By the end of the testing, I was in doggy planning overdrive. I literally lay wide awake for half an hour before falling asleep that night, roughing out our schedule of events for the rest of the year. We have a lot to put on the calendar now. Because the thing is, we're in. We've done a real barn hunt competition. We've been invited back to the practice shows at the Kansas City training club. And now we have three CGC titles to brag about.


CGC may be rudimentary, but it is, in point of fact, an obedience titling program. I haven't earned any new obedience titles, at any level, on any dog, for three or four years.
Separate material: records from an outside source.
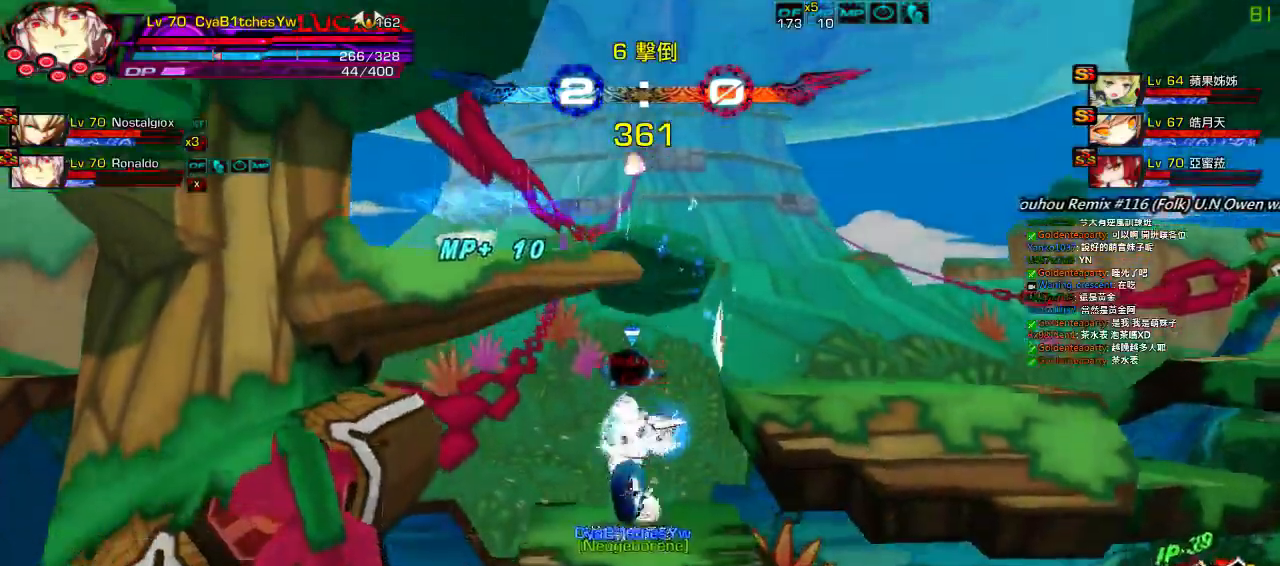
{"keys": [], "events": [[83, "right", "down"], [117, "right", "up"], [117, "up", "up"], [217, "right", "down"], [283, "up", "down"], [450, "right", "up"], [450, "up", "up"]]}
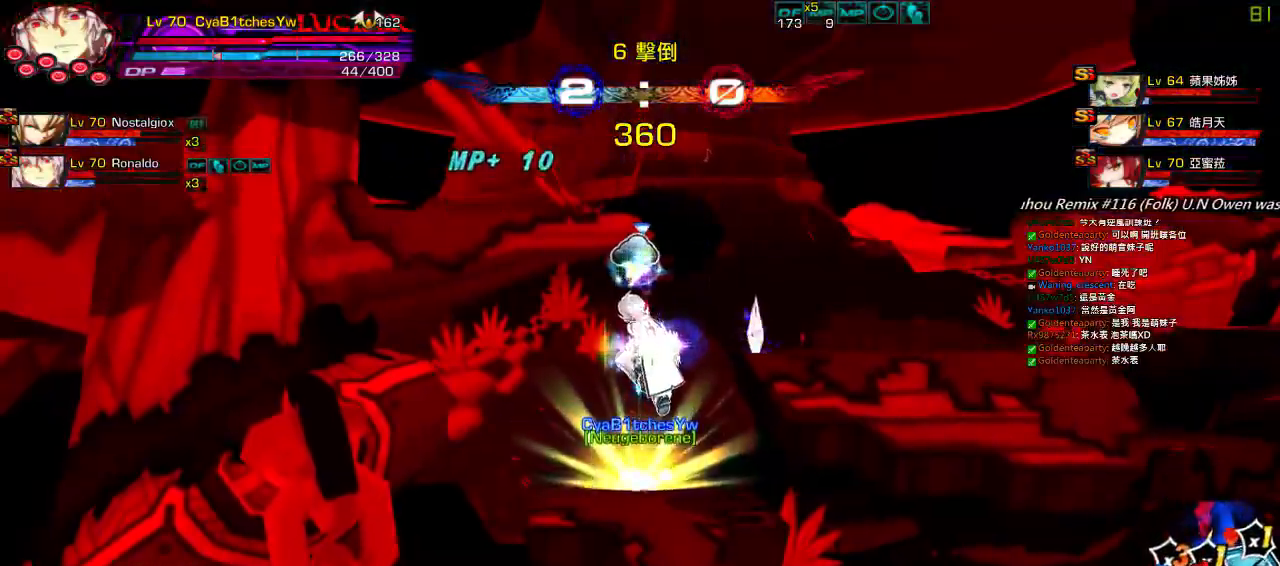
{"keys": [], "events": [[17, "right", "down"], [117, "right", "up"]]}
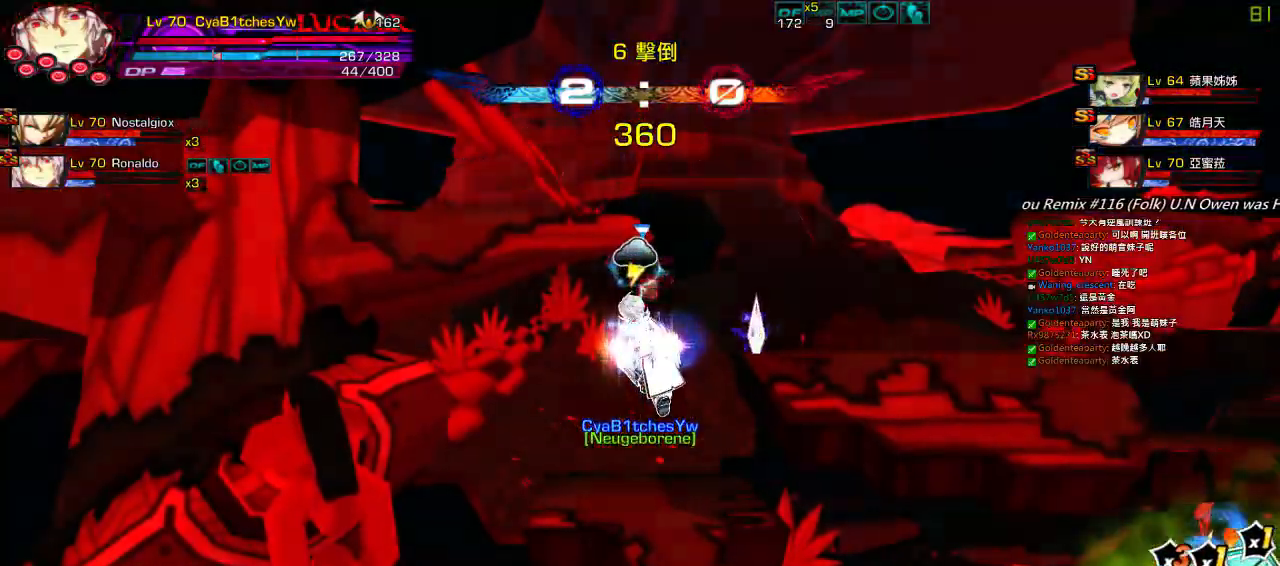
{"keys": ["right", "up"], "events": [[50, "up", "down"], [83, "right", "down"], [183, "right", "up"], [183, "up", "up"], [250, "right", "down"], [483, "up", "down"]]}
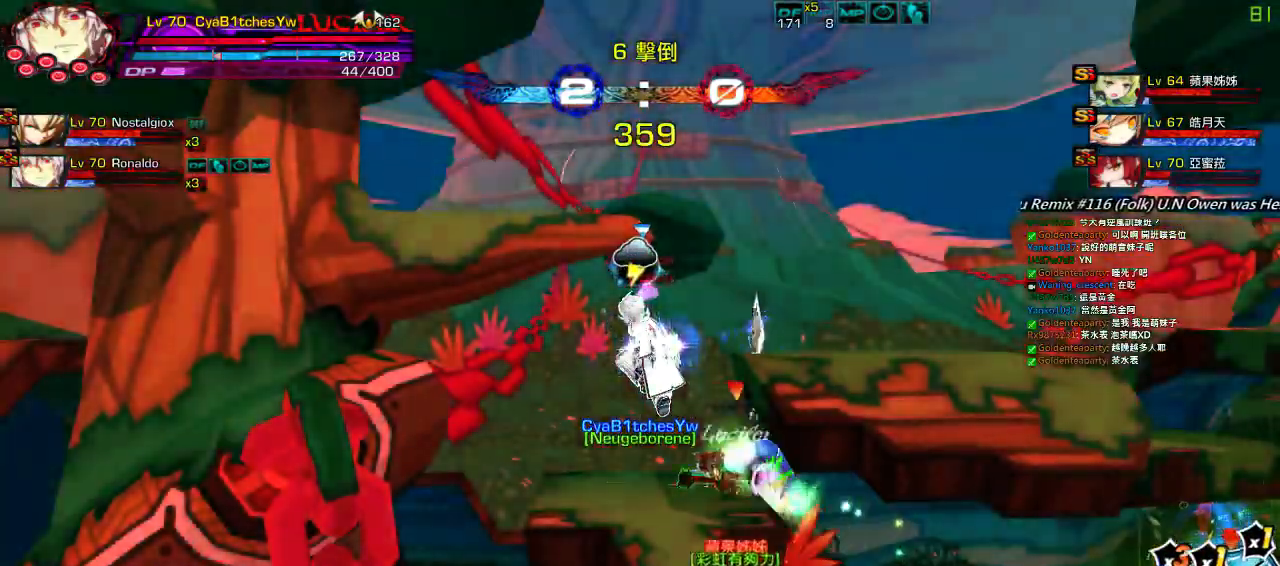
{"keys": ["right", "up"], "events": [[117, "left", "down"], [117, "right", "up"], [117, "up", "up"], [183, "left", "up"], [183, "right", "down"], [250, "right", "up"], [317, "right", "down"], [450, "up", "down"]]}
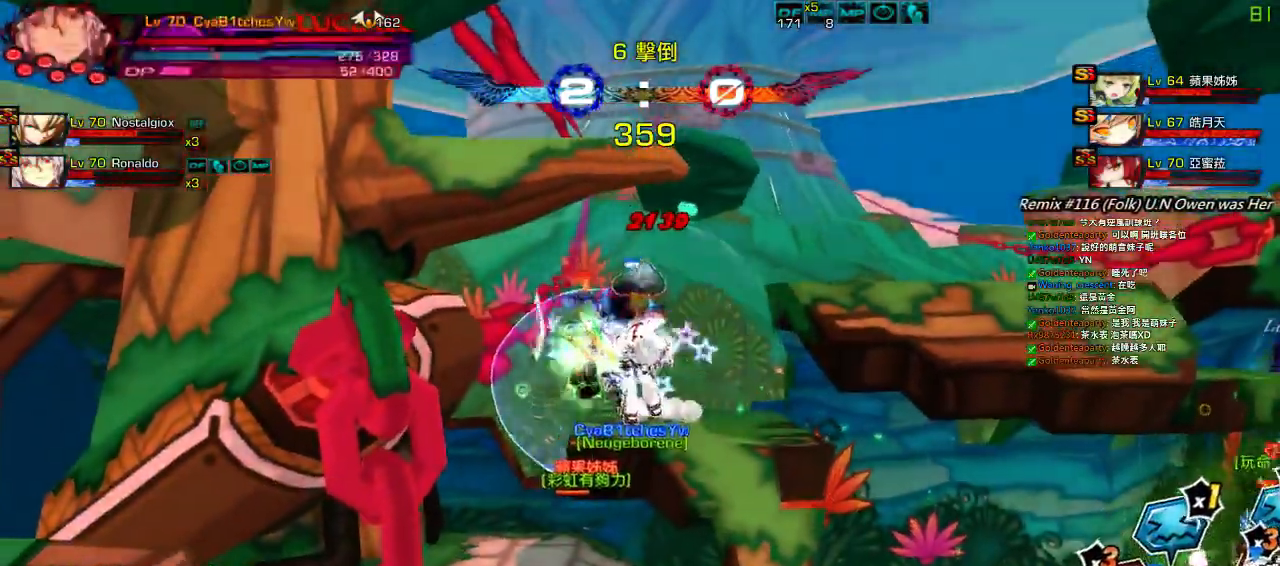
{"keys": ["right", "up"], "events": []}
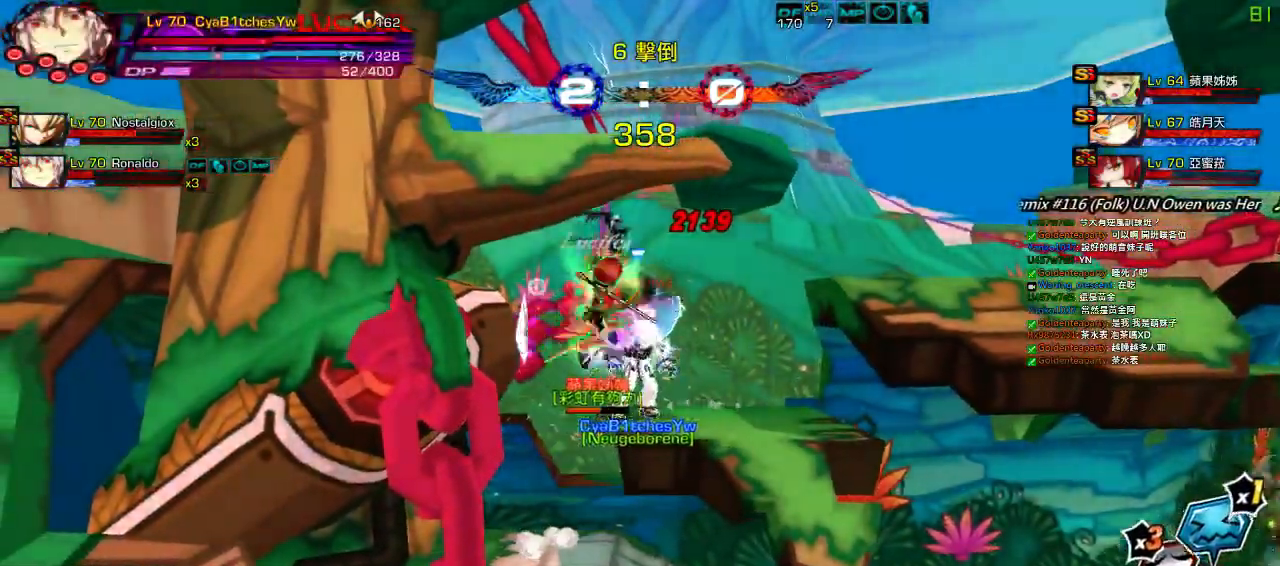
{"keys": ["right", "up"], "events": []}
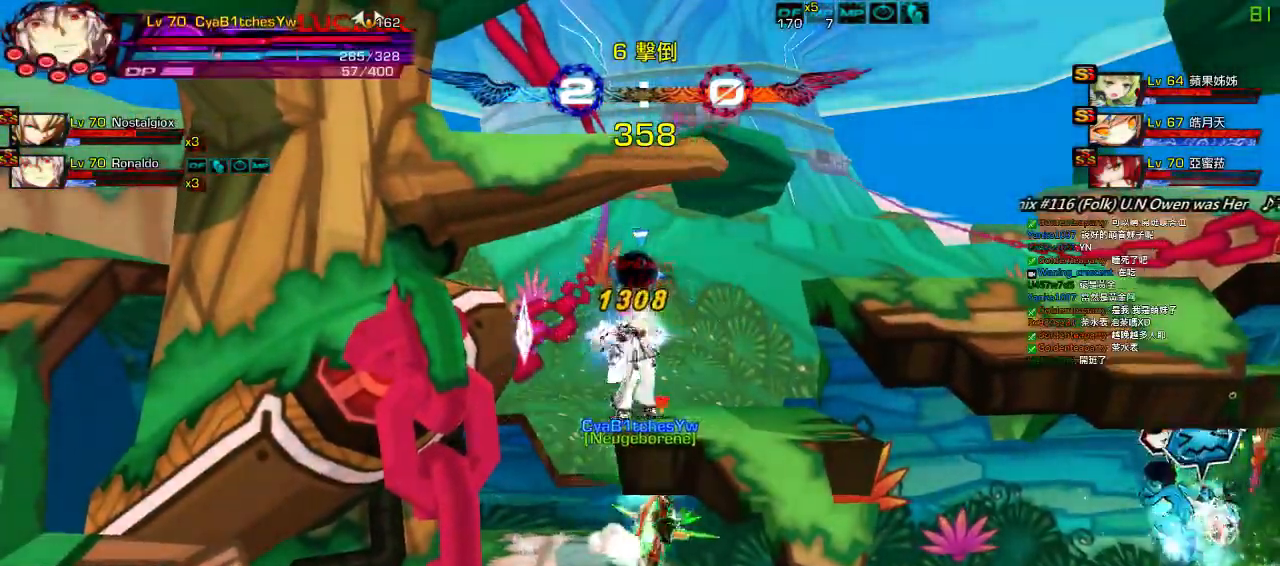
{"keys": ["right"], "events": [[117, "right", "up"], [133, "left", "down"], [150, "up", "up"], [217, "right", "down"], [250, "left", "up"], [283, "right", "up"], [350, "right", "down"]]}
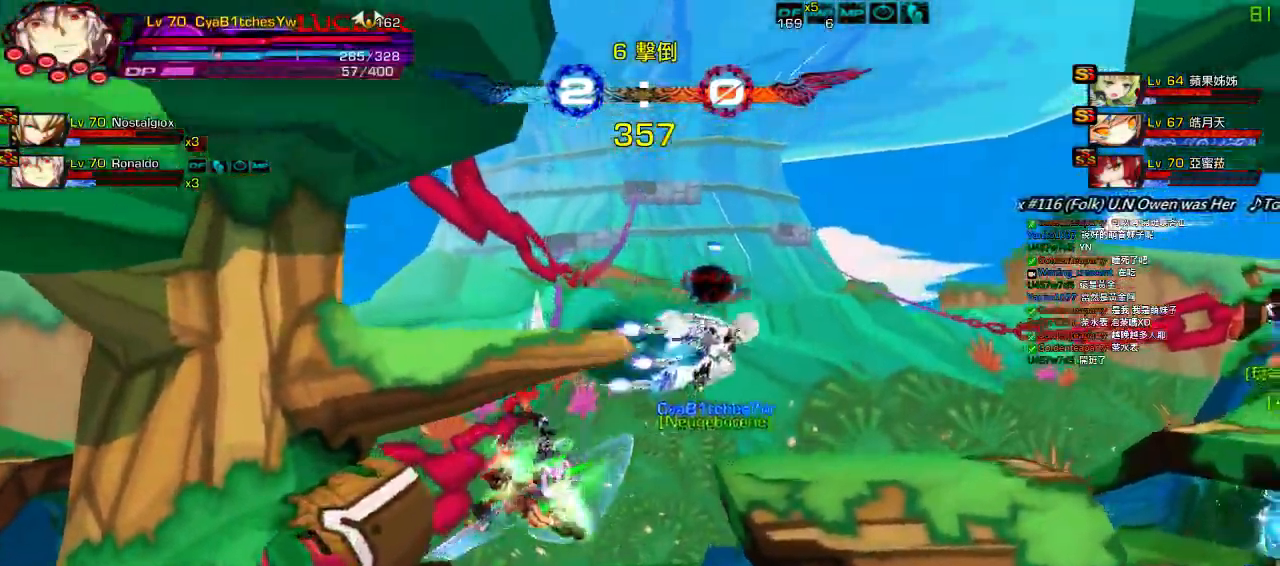
{"keys": ["right"], "events": [[33, "up", "down"], [117, "right", "up"], [117, "up", "up"], [217, "down", "down"], [250, "left", "down"], [317, "down", "up"], [333, "left", "up"], [400, "left", "down"], [400, "up", "down"], [467, "left", "up"], [467, "right", "down"], [500, "up", "up"]]}
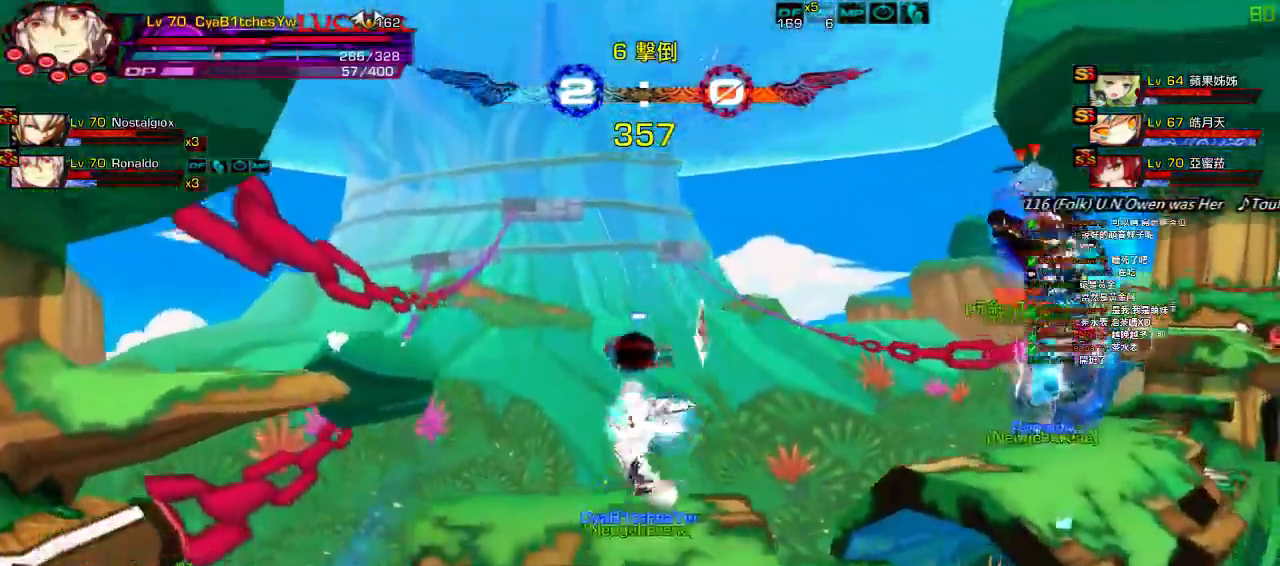
{"keys": ["right", "up"], "events": [[33, "right", "up"], [100, "right", "down"], [383, "up", "down"]]}
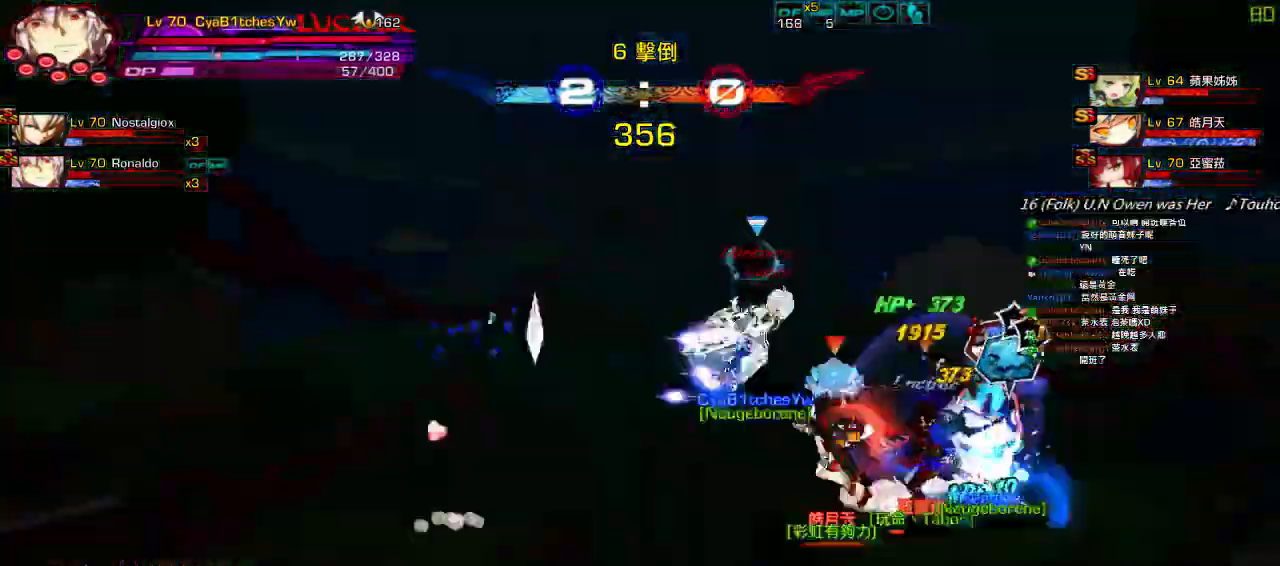
{"keys": ["right"], "events": [[417, "up", "up"]]}
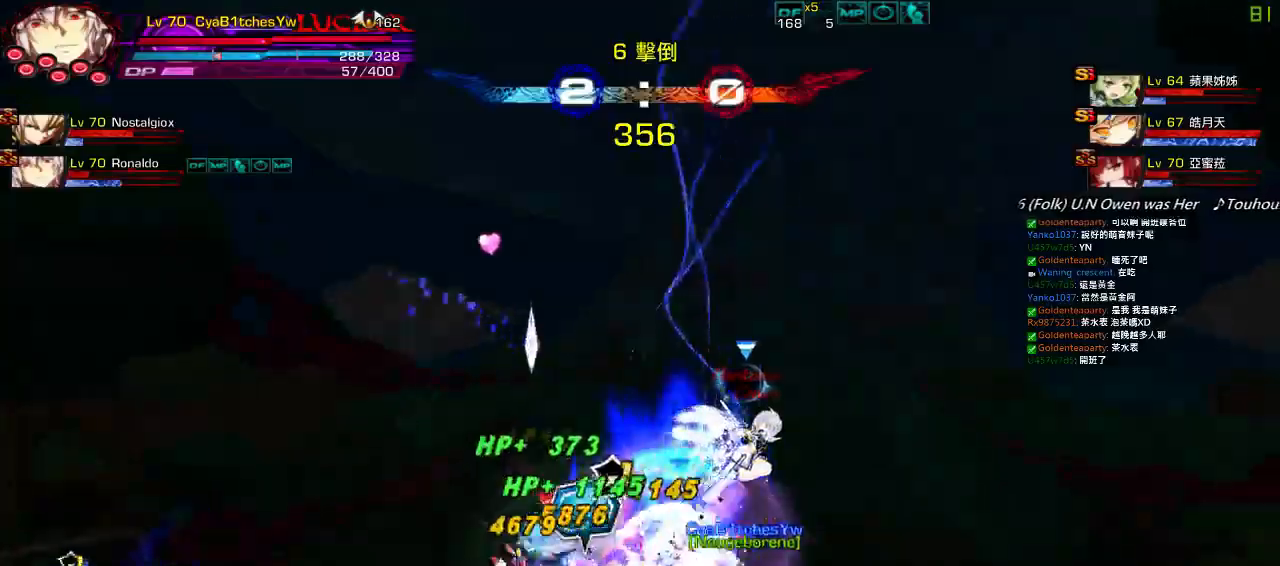
{"keys": ["right"], "events": [[133, "up", "down"], [167, "left", "down"], [200, "right", "up"], [233, "right", "down"], [267, "left", "up"], [300, "up", "up"], [333, "right", "up"], [367, "right", "down"]]}
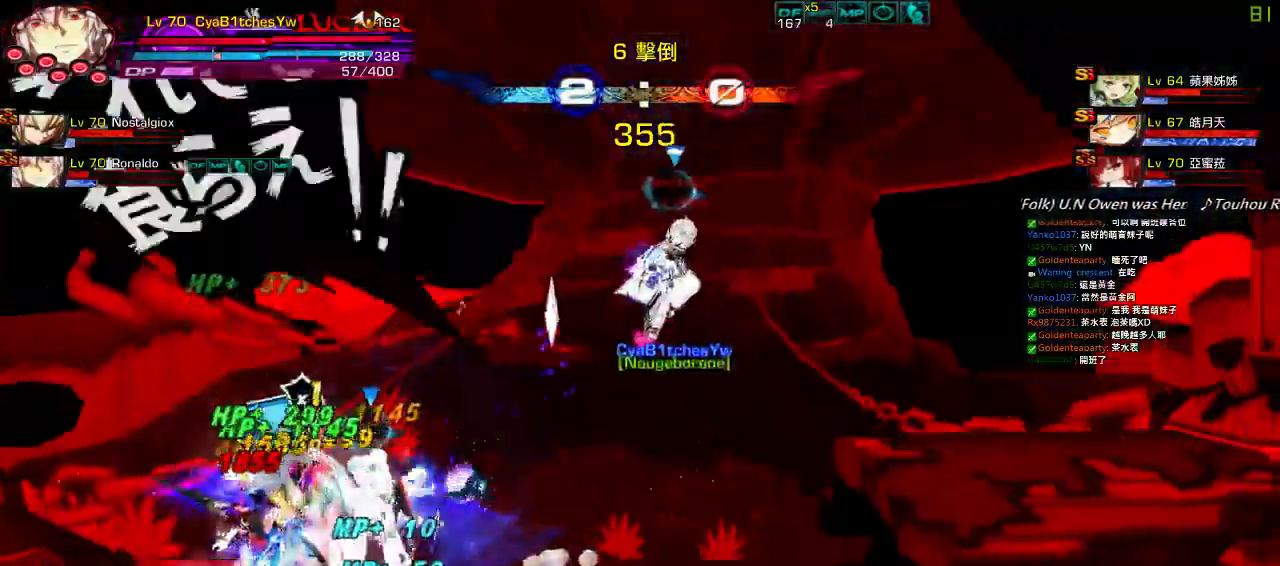
{"keys": [], "events": [[50, "up", "down"], [133, "right", "up"], [167, "up", "up"], [233, "down", "down"], [333, "down", "up"]]}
My motto for this year seems to be something to the effect of "You gotta start somewhere." I've said it. Our evaluator this afternoon said it. And I believe it. As basic and un-dazzling as a baby step might be, it will still take you somewhere. When you think about super high-level obedience titles -- like Utility Dog, and Utility Dog Excellent, and Obedience Trial Champion -- little old Canine Good Citizen titles don't really seem to mean much. But when you think about the disappointments and emptiness of lost months and lost years which those titles prove have been overcome, they can mean exponentially more.


My dogs and I are gaining momentum. We are digging in our heels and gaining ground. And we will get there. One step at a time. You do, after all, just gotta start somewhere. And we are well on our way.